__TASK TO COMPLETE__: Scan the records for "specified" and copy each line that contains it.

(Transcribed page contents)
*** Begin section ***

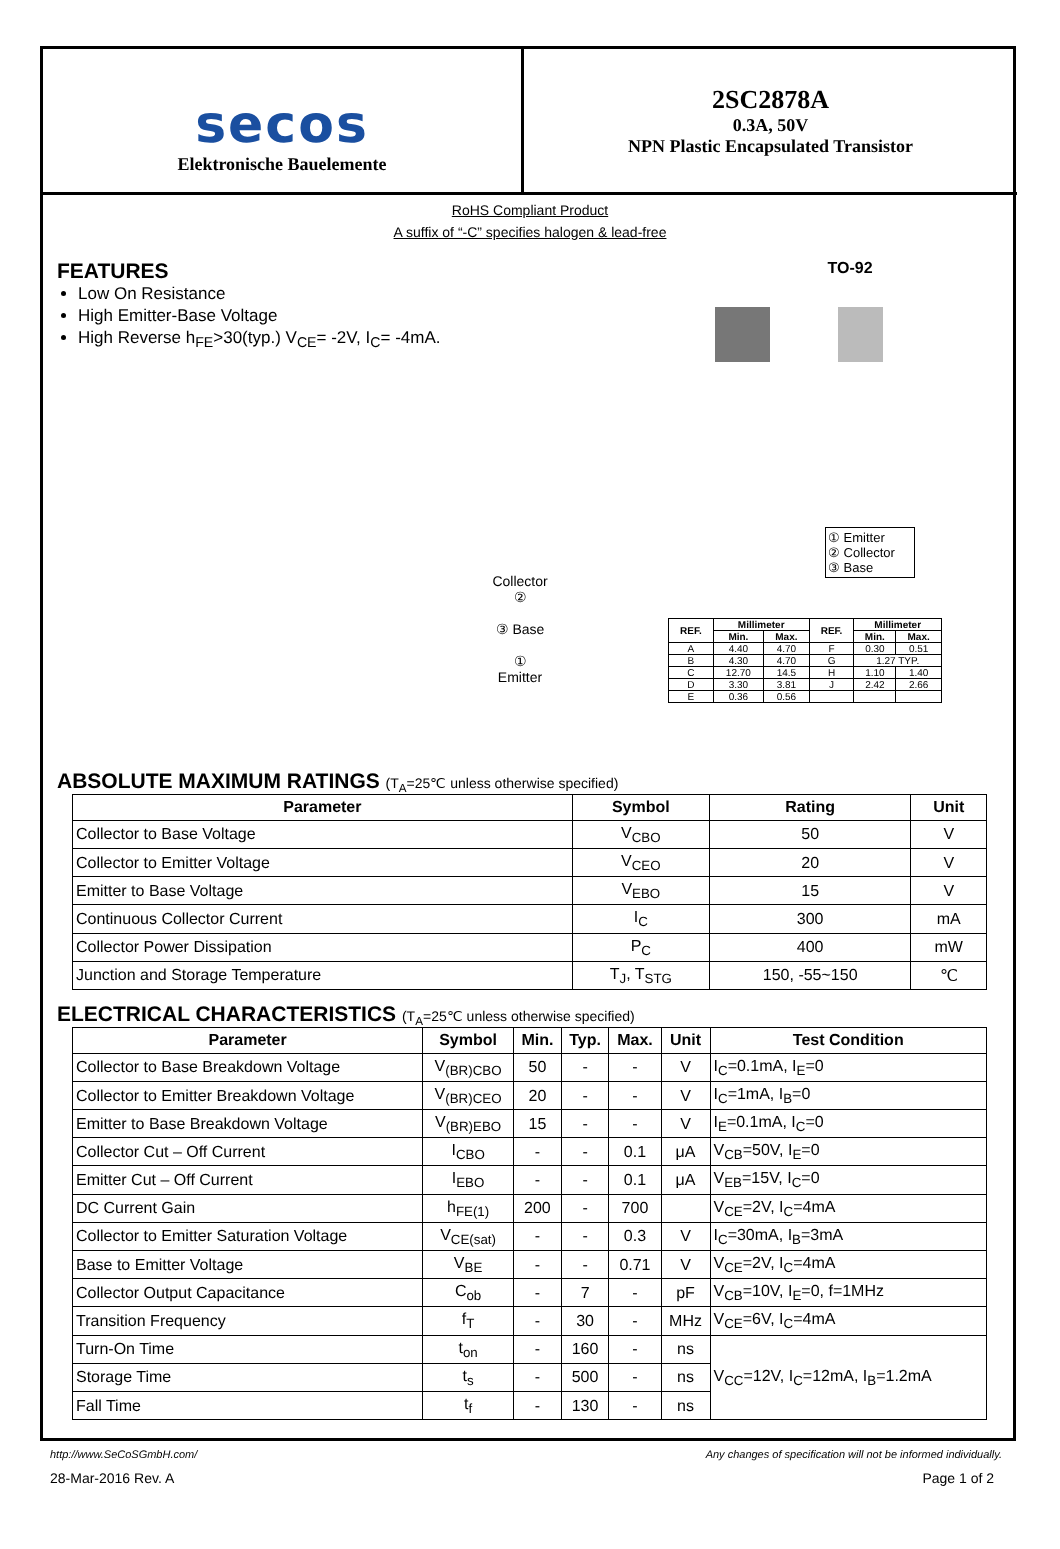secos
Elektronische Bauelemente
2SC2878A
0.3A, 50V
NPN Plastic Encapsulated Transistor
RoHS Compliant Product
A suffix of “-C” specifies halogen & lead-free
FEATURES
Low On Resistance
High Emitter-Base Voltage
High Reverse h<sub>FE</sub>>30(typ.) V<sub>CE</sub>= -2V, I<sub>C</sub>= -4mA.
Collector
②
③ Base
①
Emitter
TO-92
① Emitter
② Collector
③ Base
| REF. | Millimeter | | REF. | Millimeter | |
| --- | --- | --- | --- | --- | --- |
| | Min. | Max. | | Min. | Max. |
| A | 4.40 | 4.70 | F | 0.30 | 0.51 |
| B | 4.30 | 4.70 | G | 1.27 TYP. | |
| C | 12.70 | 14.5 | H | 1.10 | 1.40 |
| D | 3.30 | 3.81 | J | 2.42 | 2.66 |
| E | 0.36 | 0.56 | | | |
ABSOLUTE MAXIMUM RATINGS (T<sub>A</sub>=25℃ unless otherwise specified)
| Parameter | Symbol | Rating | Unit |
| --- | --- | --- | --- |
| Collector to Base Voltage | V<sub>CBO</sub> | 50 | V |
| Collector to Emitter Voltage | V<sub>CEO</sub> | 20 | V |
| Emitter to Base Voltage | V<sub>EBO</sub> | 15 | V |
| Continuous Collector Current | I<sub>C</sub> | 300 | mA |
| Collector Power Dissipation | P<sub>C</sub> | 400 | mW |
| Junction and Storage Temperature | T<sub>J</sub>, T<sub>STG</sub> | 150, -55~150 | ℃ |
ELECTRICAL CHARACTERISTICS (T<sub>A</sub>=25℃ unless otherwise specified)
| Parameter | Symbol | Min. | Typ. | Max. | Unit | Test Condition |
| --- | --- | --- | --- | --- | --- | --- |
| Collector to Base Breakdown Voltage | V<sub>(BR)CBO</sub> | 50 | - | - | V | I<sub>C</sub>=0.1mA, I<sub>E</sub>=0 |
| Collector to Emitter Breakdown Voltage | V<sub>(BR)CEO</sub> | 20 | - | - | V | I<sub>C</sub>=1mA, I<sub>B</sub>=0 |
| Emitter to Base Breakdown Voltage | V<sub>(BR)EBO</sub> | 15 | - | - | V | I<sub>E</sub>=0.1mA, I<sub>C</sub>=0 |
| Collector Cut – Off Current | I<sub>CBO</sub> | - | - | 0.1 | μA | V<sub>CB</sub>=50V, I<sub>E</sub>=0 |
| Emitter Cut – Off Current | I<sub>EBO</sub> | - | - | 0.1 | μA | V<sub>EB</sub>=15V, I<sub>C</sub>=0 |
| DC Current Gain | h<sub>FE(1)</sub> | 200 | - | 700 | | V<sub>CE</sub>=2V, I<sub>C</sub>=4mA |
| Collector to Emitter Saturation Voltage | V<sub>CE(sat)</sub> | - | - | 0.3 | V | I<sub>C</sub>=30mA, I<sub>B</sub>=3mA |
| Base to Emitter Voltage | V<sub>BE</sub> | - | - | 0.71 | V | V<sub>CE</sub>=2V, I<sub>C</sub>=4mA |
| Collector Output Capacitance | C<sub>ob</sub> | - | 7 | - | pF | V<sub>CB</sub>=10V, I<sub>E</sub>=0, f=1MHz |
| Transition Frequency | f<sub>T</sub> | - | 30 | - | MHz | V<sub>CE</sub>=6V, I<sub>C</sub>=4mA |
| Turn-On Time | t<sub>on</sub> | - | 160 | - | ns | V<sub>CC</sub>=12V, I<sub>C</sub>=12mA, I<sub>B</sub>=1.2mA |
| Storage Time | t<sub>s</sub> | - | 500 | - | ns | |
| Fall Time | t<sub>f</sub> | - | 130 | - | ns | |
http://www.SeCoSGmbH.com/ Any changes of specification will not be informed individually.
28-Mar-2016 Rev. A Page 1 of 2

*** End section ***

__TASK OUTPUT__:
ABSOLUTE MAXIMUM RATINGS (T<sub>A</sub>=25℃ unless otherwise specified)
ELECTRICAL CHARACTERISTICS (T<sub>A</sub>=25℃ unless otherwise specified)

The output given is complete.